DIRECTION 1 >> Render the records from the line with "scientific name: Kunzea robusta" to the line with "scientific name: Trochoidea elegans" as a Markdown table with the columns No. and Entry. Number each row and leave out blank lines.

# Median based on number of entries instead of values

I’m writing a computer program that provides some useful statistical information about files. Calculating the mean is trivial, and the mode at least has a simple definition, but the median is proving tricky. I remember its general definition from school, but there is some ambiguity.

Median: the “middle number”.

But what does that mean? Is it the middle entry or the middle value?

The Wikipedia page for mean uses the sample data set 1, 2, 2, 6, 7, 8 and gives the median as 4 because the mean of the two middle entries (2 and 6) is 4.

But what about 6? The number 6 has the same number of values above (7,8) as it does below (1,2).

This is a pretty useful statistic as well. Is there a name for this?

-
You have to think it as an equilibrium point. – Sigur Aug 14 '13 at 1:07
The centre of gravity is the mean. – André Nicolas Aug 14 '13 at 1:41
By most reasonable interpretations, if you count 2 as just one "value", you'd still want to give it twice as much weight in almost anything you do, as you would if it had been there only once. – Michael Hardy Aug 14 '13 at 2:29
@Synetech : True: I've never thought the mode was good for much. – Michael Hardy Aug 14 '13 at 18:12
@Synetech : I had in mind the mode of a quantitative variable rather than a categorical one. (But I don't know how much the mode is worth in TV ratings either, unless it's for winning awards.) – Michael Hardy Aug 14 '13 at 18:24

The notion you are looking for is sample median (as opposed to population median).

Sort the sample values, respecting multiplicity. So if we got $7.8$ three times, we write it down $3$ times. One can use non-decreasing order or non-increasing order, it doesn't matter.

If the number of sample values is odd, say $2k+1$, then the sample median is the "middle" value, that is, the $(k+1)$-th value counting from the bottom (or top) of the sorted list.

If the number of sample values is odd, say $2k$, then the sample median is the ordinary average of the two "middle" values. the $k$-th and the $(k+1)$-th.

DIRECTION 2 >> In the median thread, turn the paragraph beginning "Sort the sample values" into a short bulleted list that keeps its main facts.

PROVIDED RECORDS >>
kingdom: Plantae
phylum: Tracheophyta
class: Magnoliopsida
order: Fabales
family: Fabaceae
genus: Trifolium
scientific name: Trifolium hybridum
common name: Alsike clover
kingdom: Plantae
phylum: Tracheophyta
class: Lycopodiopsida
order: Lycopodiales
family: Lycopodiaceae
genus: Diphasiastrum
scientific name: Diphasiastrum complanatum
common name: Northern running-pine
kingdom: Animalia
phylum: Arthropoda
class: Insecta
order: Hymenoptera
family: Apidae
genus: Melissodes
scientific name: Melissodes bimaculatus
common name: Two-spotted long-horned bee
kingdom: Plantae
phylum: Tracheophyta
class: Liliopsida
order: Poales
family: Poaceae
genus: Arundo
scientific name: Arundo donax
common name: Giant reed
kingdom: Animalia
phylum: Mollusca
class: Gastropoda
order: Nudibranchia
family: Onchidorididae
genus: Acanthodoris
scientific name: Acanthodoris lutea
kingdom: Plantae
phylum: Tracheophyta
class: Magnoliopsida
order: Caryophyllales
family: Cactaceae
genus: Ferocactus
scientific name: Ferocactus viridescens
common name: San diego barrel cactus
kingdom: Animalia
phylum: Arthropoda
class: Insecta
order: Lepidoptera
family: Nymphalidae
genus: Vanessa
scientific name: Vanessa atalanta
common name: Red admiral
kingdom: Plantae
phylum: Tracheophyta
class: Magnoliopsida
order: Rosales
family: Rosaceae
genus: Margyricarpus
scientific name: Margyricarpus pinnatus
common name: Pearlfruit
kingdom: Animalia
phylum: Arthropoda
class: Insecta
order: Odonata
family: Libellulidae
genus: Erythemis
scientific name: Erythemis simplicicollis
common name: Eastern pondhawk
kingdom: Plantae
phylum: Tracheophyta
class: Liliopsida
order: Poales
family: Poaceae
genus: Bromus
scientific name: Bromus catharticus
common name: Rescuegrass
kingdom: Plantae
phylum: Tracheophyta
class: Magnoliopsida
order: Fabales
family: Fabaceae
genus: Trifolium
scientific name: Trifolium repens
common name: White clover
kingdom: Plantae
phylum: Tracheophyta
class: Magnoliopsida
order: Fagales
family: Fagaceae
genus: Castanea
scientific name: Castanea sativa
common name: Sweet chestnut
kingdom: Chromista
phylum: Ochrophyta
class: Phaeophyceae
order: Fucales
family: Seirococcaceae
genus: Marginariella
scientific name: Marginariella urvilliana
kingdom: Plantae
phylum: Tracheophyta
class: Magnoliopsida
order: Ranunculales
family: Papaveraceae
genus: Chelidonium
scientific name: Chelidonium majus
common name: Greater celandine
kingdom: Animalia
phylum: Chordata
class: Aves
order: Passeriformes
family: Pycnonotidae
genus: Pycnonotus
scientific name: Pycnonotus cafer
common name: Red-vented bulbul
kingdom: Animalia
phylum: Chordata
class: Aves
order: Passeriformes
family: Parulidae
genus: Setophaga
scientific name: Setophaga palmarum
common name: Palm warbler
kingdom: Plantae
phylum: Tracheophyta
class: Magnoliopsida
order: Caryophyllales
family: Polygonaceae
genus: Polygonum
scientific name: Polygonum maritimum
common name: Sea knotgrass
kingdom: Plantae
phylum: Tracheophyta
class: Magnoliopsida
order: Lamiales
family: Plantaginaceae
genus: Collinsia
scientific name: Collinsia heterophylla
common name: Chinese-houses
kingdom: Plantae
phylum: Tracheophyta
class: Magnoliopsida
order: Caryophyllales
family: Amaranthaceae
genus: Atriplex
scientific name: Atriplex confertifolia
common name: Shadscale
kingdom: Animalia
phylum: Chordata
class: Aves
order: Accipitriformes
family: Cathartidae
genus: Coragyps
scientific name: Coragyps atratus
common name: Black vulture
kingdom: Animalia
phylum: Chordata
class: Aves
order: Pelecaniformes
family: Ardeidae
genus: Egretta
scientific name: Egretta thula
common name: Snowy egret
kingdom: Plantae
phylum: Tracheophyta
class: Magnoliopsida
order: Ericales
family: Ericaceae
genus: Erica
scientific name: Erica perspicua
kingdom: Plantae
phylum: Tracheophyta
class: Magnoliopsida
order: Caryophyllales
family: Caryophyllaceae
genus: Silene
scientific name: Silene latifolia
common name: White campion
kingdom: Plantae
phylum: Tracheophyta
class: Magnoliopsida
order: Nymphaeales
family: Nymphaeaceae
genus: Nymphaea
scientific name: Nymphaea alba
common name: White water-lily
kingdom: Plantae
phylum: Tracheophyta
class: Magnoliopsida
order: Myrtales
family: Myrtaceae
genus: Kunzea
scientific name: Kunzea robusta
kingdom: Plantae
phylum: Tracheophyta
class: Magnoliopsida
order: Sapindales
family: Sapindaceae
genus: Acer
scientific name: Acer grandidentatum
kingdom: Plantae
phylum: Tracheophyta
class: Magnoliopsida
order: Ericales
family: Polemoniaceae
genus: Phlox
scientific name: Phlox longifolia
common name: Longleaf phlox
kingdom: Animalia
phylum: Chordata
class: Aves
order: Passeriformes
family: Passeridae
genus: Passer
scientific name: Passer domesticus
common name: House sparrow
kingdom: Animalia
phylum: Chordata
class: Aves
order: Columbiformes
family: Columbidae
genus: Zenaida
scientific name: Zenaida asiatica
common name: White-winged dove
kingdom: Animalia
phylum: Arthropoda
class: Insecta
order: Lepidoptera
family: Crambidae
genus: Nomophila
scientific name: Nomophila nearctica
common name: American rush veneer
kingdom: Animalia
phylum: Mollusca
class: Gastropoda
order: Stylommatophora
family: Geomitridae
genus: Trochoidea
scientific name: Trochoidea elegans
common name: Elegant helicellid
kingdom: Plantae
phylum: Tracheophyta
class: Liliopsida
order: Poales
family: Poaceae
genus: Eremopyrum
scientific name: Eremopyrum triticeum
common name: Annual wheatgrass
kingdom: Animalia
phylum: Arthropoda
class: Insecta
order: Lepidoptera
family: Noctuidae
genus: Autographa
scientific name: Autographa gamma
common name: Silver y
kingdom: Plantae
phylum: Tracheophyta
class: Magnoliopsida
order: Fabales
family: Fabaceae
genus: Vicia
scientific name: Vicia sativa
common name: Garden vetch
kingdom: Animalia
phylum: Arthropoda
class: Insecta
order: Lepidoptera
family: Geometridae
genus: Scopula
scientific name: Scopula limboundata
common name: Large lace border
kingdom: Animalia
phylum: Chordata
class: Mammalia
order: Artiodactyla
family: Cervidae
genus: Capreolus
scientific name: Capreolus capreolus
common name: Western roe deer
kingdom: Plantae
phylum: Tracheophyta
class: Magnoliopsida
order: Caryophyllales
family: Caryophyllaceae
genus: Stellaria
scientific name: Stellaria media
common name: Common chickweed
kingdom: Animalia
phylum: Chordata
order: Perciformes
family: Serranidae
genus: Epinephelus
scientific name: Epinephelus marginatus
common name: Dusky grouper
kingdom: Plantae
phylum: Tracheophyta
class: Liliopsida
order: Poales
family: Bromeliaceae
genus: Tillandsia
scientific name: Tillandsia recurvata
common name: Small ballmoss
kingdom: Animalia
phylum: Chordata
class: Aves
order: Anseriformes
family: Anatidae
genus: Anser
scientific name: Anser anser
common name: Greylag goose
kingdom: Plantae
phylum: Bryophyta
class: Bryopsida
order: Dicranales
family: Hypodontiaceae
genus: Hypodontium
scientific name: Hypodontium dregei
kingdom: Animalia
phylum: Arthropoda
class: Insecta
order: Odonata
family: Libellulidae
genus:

COMPLETE OUTPUT 1 >>
| No. | Entry |
|---|---|
| 1 | scientific name: Kunzea robusta |
| 2 | kingdom: Plantae |
| 3 | phylum: Tracheophyta |
| 4 | class: Magnoliopsida |
| 5 | order: Sapindales |
| 6 | family: Sapindaceae |
| 7 | genus: Acer |
| 8 | scientific name: Acer grandidentatum |
| 9 | kingdom: Plantae |
| 10 | phylum: Tracheophyta |
| 11 | class: Magnoliopsida |
| 12 | order: Ericales |
| 13 | family: Polemoniaceae |
| 14 | genus: Phlox |
| 15 | scientific name: Phlox longifolia |
| 16 | common name: Longleaf phlox |
| 17 | kingdom: Animalia |
| 18 | phylum: Chordata |
| 19 | class: Aves |
| 20 | order: Passeriformes |
| 21 | family: Passeridae |
| 22 | genus: Passer |
| 23 | scientific name: Passer domesticus |
| 24 | common name: House sparrow |
| 25 | kingdom: Animalia |
| 26 | phylum: Chordata |
| 27 | class: Aves |
| 28 | order: Columbiformes |
| 29 | family: Columbidae |
| 30 | genus: Zenaida |
| 31 | scientific name: Zenaida asiatica |
| 32 | common name: White-winged dove |
| 33 | kingdom: Animalia |
| 34 | phylum: Arthropoda |
| 35 | class: Insecta |
| 36 | order: Lepidoptera |
| 37 | family: Crambidae |
| 38 | genus: Nomophila |
| 39 | scientific name: Nomophila nearctica |
| 40 | common name: American rush veneer |
| 41 | kingdom: Animalia |
| 42 | phylum: Mollusca |
| 43 | class: Gastropoda |
| 44 | order: Stylommatophora |
| 45 | family: Geomitridae |
| 46 | genus: Trochoidea |
| 47 | scientific name: Trochoidea elegans |

COMPLETE OUTPUT 2 >>
- Sort the sample values and keep repeats. A value that occurs three times, such as 7.8, is written down three times.
- Either non-decreasing or non-increasing order works.